The interaction detector determines whether there exists an interaction between any two of the potential pollution sources. As such, we determined whether the joint effect of the variables X1 ∩ X2 on the distribution of the soil heavy metal content was enhanced or diminished or whether these variables were independent. The calculation principle entails the calculation of q-statistic values of the effect of variables X1 and X2 on the soil heavy metal content, i.e., q(X1) and q(X2), respectively, calculation of the q-statistic value of their interaction, q(X1∩X2), and comparison of q(X1), q(X2) and q(X1∩X2). The calculation results could indicate the following five modes:
Nonlinear-weakening: MIN[(q(X1), q(X2)] > q(X1∩X2)
Univariate-weakening: MAX[q(X1), q(X2)] > q(X1∩X2) > MIN[q(X1), q(X2)]
Bivariate-enhancing: q(X1∩X2) > MAX[q(X1), q(X2)]
Independent: q(X1∩X2) = q(X1) + q(X2)
Nonlinear-enhancing: q(X1∩X2) > q(X1) + q(X2)

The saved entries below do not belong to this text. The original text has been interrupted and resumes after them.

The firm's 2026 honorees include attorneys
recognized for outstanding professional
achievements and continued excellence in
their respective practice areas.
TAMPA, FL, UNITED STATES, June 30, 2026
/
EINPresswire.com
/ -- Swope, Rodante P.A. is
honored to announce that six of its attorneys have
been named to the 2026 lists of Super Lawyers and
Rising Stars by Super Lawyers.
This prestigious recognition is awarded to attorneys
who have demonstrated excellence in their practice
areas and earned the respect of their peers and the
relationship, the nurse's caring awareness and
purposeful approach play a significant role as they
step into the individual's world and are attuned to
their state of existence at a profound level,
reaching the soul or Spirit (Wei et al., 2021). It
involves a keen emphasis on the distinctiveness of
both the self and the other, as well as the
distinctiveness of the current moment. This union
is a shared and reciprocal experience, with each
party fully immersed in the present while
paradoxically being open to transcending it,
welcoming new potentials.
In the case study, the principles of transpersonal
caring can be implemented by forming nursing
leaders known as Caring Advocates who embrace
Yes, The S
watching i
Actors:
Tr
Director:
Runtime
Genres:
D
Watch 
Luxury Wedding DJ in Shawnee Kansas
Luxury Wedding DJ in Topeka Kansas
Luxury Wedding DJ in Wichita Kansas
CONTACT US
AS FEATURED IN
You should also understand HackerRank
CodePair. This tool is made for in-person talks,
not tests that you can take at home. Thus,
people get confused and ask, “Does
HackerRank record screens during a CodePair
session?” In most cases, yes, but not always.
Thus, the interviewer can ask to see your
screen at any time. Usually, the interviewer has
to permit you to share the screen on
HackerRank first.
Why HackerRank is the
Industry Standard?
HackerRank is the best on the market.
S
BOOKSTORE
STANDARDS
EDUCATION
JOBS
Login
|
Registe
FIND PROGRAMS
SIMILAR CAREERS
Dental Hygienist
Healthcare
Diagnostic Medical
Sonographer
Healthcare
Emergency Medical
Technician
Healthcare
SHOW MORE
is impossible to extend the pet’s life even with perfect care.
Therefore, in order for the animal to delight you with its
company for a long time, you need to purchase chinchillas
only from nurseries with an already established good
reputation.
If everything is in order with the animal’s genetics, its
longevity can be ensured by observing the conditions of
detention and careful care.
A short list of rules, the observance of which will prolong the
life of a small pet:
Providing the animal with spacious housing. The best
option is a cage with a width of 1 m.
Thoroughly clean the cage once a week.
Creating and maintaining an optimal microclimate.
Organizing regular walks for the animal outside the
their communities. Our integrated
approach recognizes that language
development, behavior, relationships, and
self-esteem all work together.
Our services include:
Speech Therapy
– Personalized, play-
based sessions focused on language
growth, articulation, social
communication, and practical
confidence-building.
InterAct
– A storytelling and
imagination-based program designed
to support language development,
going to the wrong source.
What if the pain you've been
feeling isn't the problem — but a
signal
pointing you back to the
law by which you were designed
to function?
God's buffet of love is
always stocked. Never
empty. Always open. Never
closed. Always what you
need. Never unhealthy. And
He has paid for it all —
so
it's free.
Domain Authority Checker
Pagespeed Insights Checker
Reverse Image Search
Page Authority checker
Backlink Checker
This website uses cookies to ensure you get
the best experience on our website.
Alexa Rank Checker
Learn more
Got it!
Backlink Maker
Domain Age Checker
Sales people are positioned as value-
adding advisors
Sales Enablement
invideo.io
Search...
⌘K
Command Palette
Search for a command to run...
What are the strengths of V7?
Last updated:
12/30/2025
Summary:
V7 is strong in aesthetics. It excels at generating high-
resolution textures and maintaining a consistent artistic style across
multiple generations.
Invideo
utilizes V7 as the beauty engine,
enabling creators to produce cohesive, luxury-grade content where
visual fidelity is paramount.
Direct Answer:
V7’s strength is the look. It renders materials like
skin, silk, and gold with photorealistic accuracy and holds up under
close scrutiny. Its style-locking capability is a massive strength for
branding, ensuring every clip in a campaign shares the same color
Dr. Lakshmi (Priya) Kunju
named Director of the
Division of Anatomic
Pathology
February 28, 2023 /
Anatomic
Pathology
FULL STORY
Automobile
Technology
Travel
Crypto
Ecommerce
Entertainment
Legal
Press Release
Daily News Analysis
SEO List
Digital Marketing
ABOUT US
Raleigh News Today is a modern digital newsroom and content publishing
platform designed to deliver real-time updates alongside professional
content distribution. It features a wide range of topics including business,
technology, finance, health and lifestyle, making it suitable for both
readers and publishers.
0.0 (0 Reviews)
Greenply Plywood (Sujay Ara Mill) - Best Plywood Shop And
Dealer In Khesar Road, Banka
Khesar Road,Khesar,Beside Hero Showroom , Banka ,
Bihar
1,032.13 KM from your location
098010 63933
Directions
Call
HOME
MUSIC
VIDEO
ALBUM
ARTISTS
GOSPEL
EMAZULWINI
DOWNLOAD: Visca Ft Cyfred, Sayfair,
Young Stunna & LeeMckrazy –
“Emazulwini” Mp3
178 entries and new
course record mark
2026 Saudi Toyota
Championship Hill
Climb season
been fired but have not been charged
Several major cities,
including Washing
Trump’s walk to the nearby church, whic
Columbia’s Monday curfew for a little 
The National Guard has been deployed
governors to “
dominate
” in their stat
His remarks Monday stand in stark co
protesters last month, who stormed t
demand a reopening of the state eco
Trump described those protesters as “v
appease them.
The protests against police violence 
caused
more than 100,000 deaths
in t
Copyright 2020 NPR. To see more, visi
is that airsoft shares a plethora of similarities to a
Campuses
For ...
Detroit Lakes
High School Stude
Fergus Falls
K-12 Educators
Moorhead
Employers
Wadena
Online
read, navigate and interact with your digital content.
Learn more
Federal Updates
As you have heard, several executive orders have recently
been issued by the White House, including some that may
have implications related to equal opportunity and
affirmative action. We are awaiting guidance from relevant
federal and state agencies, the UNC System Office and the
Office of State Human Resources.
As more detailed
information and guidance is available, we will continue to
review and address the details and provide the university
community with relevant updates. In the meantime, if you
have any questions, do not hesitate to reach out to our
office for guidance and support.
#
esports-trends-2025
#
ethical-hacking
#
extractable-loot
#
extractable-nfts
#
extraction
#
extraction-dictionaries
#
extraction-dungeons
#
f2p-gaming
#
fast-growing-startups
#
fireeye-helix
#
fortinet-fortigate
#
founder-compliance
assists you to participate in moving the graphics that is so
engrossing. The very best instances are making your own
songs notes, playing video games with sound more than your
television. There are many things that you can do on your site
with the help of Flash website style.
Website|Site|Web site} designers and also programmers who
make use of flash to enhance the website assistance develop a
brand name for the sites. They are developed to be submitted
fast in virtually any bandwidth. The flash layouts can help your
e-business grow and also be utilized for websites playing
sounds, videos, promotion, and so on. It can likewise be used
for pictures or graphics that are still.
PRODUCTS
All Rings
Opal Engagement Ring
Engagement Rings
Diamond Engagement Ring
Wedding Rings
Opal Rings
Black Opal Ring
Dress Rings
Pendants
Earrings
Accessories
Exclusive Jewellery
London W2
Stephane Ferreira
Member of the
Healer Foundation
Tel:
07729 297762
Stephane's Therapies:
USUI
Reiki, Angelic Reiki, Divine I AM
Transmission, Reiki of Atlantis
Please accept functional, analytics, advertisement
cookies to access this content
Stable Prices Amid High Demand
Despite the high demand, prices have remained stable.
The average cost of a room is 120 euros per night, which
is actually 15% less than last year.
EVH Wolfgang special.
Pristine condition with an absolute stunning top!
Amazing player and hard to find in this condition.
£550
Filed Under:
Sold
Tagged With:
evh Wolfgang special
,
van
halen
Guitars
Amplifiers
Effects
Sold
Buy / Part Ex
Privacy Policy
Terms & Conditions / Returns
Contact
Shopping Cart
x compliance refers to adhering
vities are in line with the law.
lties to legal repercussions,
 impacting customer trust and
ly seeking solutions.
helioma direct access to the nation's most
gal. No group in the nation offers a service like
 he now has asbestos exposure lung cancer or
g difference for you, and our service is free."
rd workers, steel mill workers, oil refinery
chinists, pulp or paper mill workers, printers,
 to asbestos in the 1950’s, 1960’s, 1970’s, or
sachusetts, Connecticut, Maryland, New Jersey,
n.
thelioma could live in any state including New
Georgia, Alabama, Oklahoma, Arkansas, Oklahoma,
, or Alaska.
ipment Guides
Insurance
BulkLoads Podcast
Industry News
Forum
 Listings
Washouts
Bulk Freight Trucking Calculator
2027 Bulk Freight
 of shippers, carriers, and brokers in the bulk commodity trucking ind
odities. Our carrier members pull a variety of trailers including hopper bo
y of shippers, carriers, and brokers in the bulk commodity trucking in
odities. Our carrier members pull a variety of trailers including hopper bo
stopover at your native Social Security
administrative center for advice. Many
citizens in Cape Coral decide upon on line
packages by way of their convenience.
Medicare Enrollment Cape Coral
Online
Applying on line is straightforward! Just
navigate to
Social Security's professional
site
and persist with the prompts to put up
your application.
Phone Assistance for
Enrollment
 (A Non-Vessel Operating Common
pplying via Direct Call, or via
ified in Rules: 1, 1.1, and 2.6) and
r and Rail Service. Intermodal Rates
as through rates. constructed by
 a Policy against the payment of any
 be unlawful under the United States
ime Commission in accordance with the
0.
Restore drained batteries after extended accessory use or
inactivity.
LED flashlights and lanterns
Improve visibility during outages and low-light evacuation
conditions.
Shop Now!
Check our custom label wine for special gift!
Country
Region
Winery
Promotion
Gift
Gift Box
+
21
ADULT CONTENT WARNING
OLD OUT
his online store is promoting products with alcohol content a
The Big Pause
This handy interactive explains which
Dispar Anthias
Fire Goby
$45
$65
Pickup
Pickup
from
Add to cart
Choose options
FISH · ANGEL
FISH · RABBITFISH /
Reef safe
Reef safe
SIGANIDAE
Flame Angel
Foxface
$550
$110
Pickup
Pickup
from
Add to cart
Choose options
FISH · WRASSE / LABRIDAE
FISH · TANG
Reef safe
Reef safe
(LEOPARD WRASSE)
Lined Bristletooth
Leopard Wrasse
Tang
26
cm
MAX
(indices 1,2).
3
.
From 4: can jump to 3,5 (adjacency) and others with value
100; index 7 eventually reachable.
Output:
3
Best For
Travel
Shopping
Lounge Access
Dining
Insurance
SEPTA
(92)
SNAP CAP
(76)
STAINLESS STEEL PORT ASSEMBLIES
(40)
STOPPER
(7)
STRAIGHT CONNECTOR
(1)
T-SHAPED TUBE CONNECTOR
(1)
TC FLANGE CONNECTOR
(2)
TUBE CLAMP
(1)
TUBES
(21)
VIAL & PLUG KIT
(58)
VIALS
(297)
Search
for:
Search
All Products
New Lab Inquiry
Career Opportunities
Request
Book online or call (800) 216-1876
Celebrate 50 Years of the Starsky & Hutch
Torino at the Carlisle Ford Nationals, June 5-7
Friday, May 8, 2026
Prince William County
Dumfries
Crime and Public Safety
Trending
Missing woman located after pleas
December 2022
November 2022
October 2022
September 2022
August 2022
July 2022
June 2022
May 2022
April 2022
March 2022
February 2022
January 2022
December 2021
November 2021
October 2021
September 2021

2.5 Integrated risk index evaluation model
In this study, a new integrated ecological risk factor evaluation model, the NIRI, was established, and the corresponding evaluation results were compared to those of the PLI and NIPI.
The PLI is mainly used to identify the combined pollution due to all heavy metals which are influence the soil pollution risks.
$$PLI=\sqrt[n]{{P}_{i1}\times {P}_{i2}\times {P}_{i3}\times \dots {P}_{in}}$$
12
$${P}_{i}=\frac{{C}_{i}^{}}{{C}_{b}^{}}$$
13
where n is the quantity of heavy metals;\({C}_{i}^{}\)and \({C}_{b}^{}\)are the content and background value of heavy metal I, and Pi1... Pin denotes the pollution factors of the individual heavy metal pollutants. The PLI can be used to evaluate the quality of the soil pollution more directly and intuitively.
The NIPI can be calculated as follows:
$${P}_{n}=\sqrt{{({P}_{iave}}^{2}+{{P}_{imax}}^{2})/2}$$
14
where Pn is the Nemerow composite \({P}_{i}\) value and Pi can be calculated via the same procedure as that expressed in Eq. (13). \({P}_{iave}\) and\({P}_{imax}\) are the mean and maximum values of Pi, respectively.
NIRI not only refers to the algorithm principle of the NIPI and RI but also captures the most important feature of introducing the degree of the toxicity of the different heavy metal factors, thus preventing extreme evaluation results due to the quantity of heavy metals. The NIRI can be expressed as follows:
$${E}_{i}={T}_{i}\bullet {C}_{i}/{S}_{i}$$
15
$$NIRI=\sqrt{{(E}_{imax}^{2}+{E}_{iaverage}^{2})/2}$$
16
where \({E}_{i}\) is the potential ecological risk factor for heavy metal i, and \({T}_{i}\), in this study, were chosen as 30, 2, 5, 5, and 1, respectively (Fang et al., 2019) for the toxicity of Cd, Cr, Cu, Pb and Zn; \({C}_{i}\) is the same as Eq. (13), and \({S}_{i}\) is heavy metal reference level. \({E}_{imax}\)and \({E}_{iaverage}\)are the maximum and average values of\({E}_{i}\), respectively.
The level of PLI, Pi and NIRI are shown in Table A2.
To compare the contributions of the different heavy metals to the above two risk evaluation models, the following equation could be used for calculation.
$${W}_{{P}_{i}}={P}_{i}/n{P}_{iave}$$
17
$${W}_{{E}_{i}}={E}_{i}/n{E}_{iaverage}$$
18
where \({W}_{{P}_{i}}\) and \({W}_{{E}_{i}}\)are the contribution rates associated with the NIPI and NIRI, respectively, of heavy metal i, and n is the number of heavy metal factors.